Discrete non-orthogonal shell model for nuclear structure: Towards heavy elements

TL;DR

This work develops the Discrete Non-Orthogonal Shell Model (DNO-SM), a variational framework that uses a discrete set of non-orthogonal Slater determinants to tackle large shell-model spaces while restoring broken symmetries. It systematically compares projection-after-variation and variation-after-projection approaches, demonstrating that variation-after-projection with Thouless parametrization efficiently captures ground-state correlations, including pairing effects. Benchmarks on light nuclei (e.g., 24Mg and 48Cr) show near-exact energies and correct backbending, while applications to proton-rich Mo isotopes reveal a structural transition linked to multiparticle-multihole configurations and three-body forces. The method is further validated by a complete description of the low-lying spectroscopy of the superheavy nucleus 254No, illustrating rotor-like behavior and the viability of DNO-SM in the heavy regime, with broad implications for unified nuclear-structure studies.

Abstract

We present recent developments of the Discrete Non-Orthogonal Shell Model (DNO-SM) for nuclear structure studies far from stability. Exact shell-model solutions are obtained for typical open-shell light sd and pf nuclei using non-orthogonal Slater determinants consistently derived from the variation after projection approach. The latter represents a powerful method to include correlations from particle-hole excitations. Applications to proton-rich nuclei at the N$\sim$Z line show the important role of these correlations to probe the structure transition in the $^{84,86}$Mo isotopes. We finally present a first complete description of low-lying spectroscopy in the superheavy 254 No, reproducing excellently various band structures and isomers in this challenging nucleus.

Figures (4)

• Figure 1: Comparison of the SM and DNO-SM calculations in the backbending pattern up to the angular momentum $J=16$. E$_\gamma$ is the energy of the corresponding gamma.
• Figure 2: Potential energy surfaces for $^{84,86}$Mo. The surfaces are obtained with the DNP-ZBM3 effective interaction. The area of the black circles represents the probability of the $(\beta,\gamma)$ configurations in the ground state wave function.
• Figure 3: $^{254}$No spectrum from the DNO-SM(VAP) calculations compared to the experimental data (EXP).
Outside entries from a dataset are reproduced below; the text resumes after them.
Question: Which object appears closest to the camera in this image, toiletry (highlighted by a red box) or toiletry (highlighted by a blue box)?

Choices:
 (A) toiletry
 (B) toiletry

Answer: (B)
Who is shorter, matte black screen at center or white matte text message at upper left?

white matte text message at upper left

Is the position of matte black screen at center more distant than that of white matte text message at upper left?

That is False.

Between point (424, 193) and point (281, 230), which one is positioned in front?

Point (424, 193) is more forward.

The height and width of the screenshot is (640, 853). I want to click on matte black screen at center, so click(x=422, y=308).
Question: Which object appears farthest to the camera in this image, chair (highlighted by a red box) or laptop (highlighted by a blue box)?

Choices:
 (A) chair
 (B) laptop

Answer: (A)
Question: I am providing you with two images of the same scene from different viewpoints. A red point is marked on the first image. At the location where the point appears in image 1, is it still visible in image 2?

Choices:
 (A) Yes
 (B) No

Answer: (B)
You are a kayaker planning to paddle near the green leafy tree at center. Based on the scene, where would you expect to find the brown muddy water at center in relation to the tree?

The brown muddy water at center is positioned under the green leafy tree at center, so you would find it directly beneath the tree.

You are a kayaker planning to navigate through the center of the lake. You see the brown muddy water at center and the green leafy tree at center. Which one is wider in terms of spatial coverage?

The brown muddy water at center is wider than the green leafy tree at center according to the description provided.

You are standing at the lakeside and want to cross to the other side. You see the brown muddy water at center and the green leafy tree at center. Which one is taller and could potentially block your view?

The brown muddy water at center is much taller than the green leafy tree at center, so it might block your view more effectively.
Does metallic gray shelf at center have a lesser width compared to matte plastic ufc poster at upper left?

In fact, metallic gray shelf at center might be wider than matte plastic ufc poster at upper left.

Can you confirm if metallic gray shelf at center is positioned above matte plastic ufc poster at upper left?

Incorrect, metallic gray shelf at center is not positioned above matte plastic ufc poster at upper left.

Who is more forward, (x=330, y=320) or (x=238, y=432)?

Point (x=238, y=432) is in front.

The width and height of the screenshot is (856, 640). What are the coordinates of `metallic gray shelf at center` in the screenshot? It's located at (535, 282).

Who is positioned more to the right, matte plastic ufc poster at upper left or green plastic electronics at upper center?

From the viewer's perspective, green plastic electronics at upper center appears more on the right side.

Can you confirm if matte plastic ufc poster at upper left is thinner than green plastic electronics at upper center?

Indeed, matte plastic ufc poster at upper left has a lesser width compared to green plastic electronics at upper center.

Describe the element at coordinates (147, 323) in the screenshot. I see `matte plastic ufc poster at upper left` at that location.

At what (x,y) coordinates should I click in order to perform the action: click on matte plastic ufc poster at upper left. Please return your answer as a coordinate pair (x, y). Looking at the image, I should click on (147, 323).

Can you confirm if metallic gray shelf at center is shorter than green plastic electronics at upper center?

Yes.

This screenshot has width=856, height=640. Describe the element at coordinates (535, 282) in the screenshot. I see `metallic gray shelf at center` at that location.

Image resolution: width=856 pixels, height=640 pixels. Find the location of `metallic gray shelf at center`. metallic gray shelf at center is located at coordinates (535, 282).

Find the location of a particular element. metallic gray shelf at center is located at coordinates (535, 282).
Energies are in keV. For each band, $K$ denotes the total angular momentum projection quantum number.
• Figure 4: $\gamma$-excitation energies ($E_\gamma$) versus angular momentum ($J$) comparison with the experimental data for the yrast rotational band. The left panel corresponds to the full DNO-SM(VAP) calculation reported in Figure \ref{['SM_254No']}. The right panel shows the yrast band with the angular momentum projection of the Hartree-Fock minimum (AMP-HF).